Open loretoparisi opened 6 years ago
Also, which command in fasttext corresponds to the positional-weighting?
I don't think this is implemented in the publicly available codebase.
@matanster you are right, it is not, at least not yet, while the most two recent papers show models that has been trained FastText with position dependent weights.
Do you know if there are any updates of positional-weighting in fasttext base code?
@omriFdna so far I'm not aware of a version that implements the positional weights bow, but I will have a look maybe someone did...
@loretoparisi any luck?
@omriFdna not yet so far :
A dataset with position weights trained with CBOW has been recently released for Wikipedia and Common Crawl - https://fasttext.cc/docs/en/crawl-vectors.html
The model parameters were:
DIM | NGRAM | WS | NEG |
---|---|---|---|
300 | 5 | 5 | 10 |
It would be great to have this as training option as well.
I agree, they also report in their papers that position weights improves the performance, I wish it was part of the training options.
+1
On Thu, Oct 11, 2018 at 2:58 AM Omri notifications@github.com wrote:
I agree, they also report in their papers that position weights improves the performance, I wish it was part of the training options.

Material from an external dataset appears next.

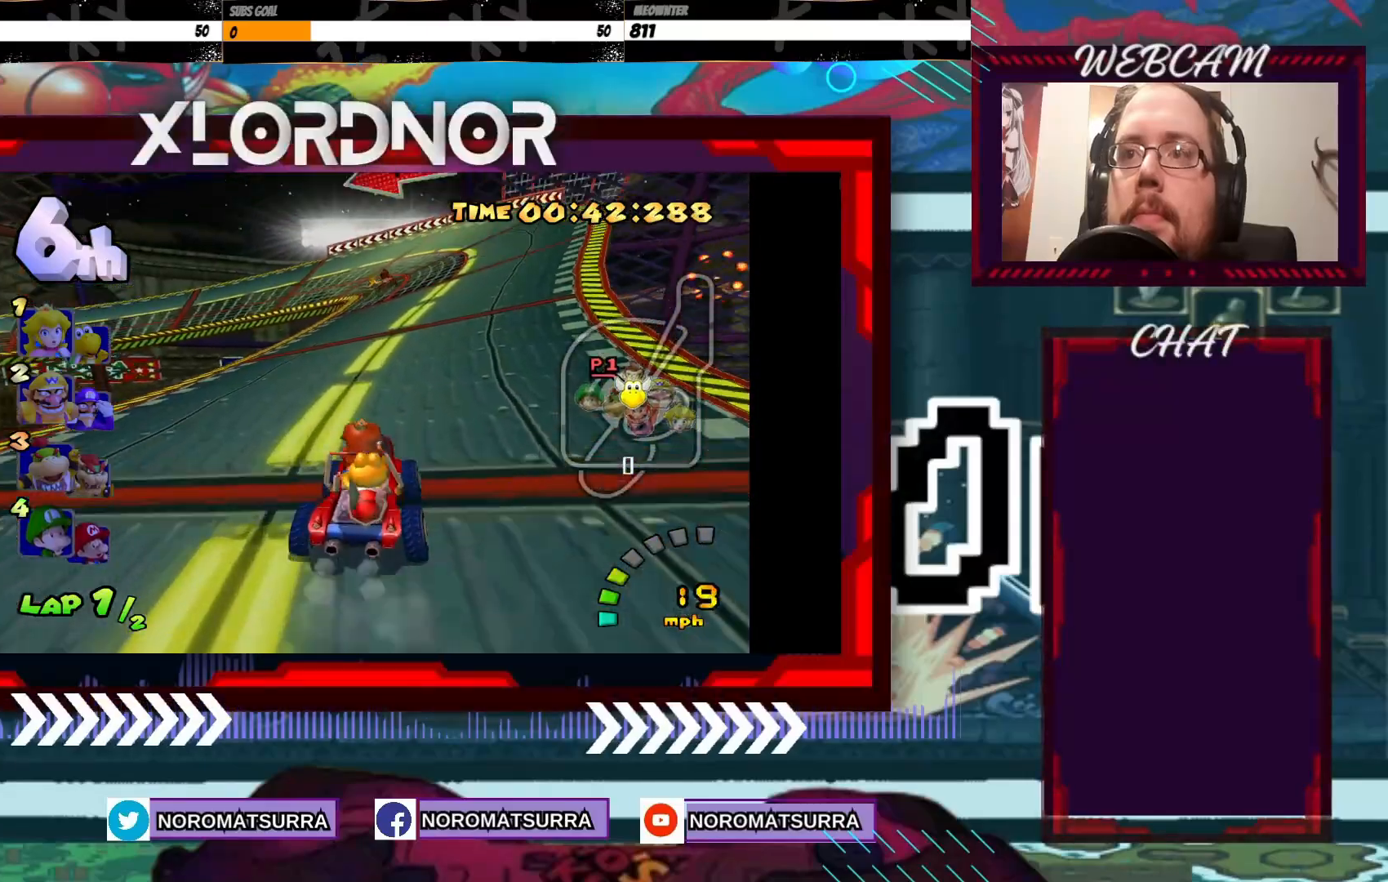
{"dt_ms": 500, "buttons": ["A", "R2"], "left_stick": "left"}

— You are receiving this because you are subscribed to this thread. Reply to this email directly, view it on GitHub https://github.com/facebookresearch/fastText/issues/445#issuecomment-428842667, or mute the thread https://github.com/notifications/unsubscribe-auth/AHUWqNswFJkmbxOlBP3L8vJjmMogNTYlks5ujuv9gaJpZM4STDKV .
I am attempting to add this feature to Gensim, see https://github.com/RaRe-Technologies/gensim/pull/2905.
The work from https://github.com/RaRe-Technologies/gensim/pull/2905 has been accepted as a journal paper that is to appear in J.UCS 28:2. To conduct experiments for the paper, I have produced the high-level PInE library that uses a fork of Gensim 3.8.3 for model training. Perhaps the PInE library can serve as an inspiration for an implementation to facebook's fastText and to current Gensim. 💡
As for the recent paper "Learning Word Vectors for 157 Languages", the model CBOW is used with position dependent weights. Using that the new pre-trained model were produced. Is it possible to train a unsupervised model with CBOW in this version of fastText using the same approach with position weights?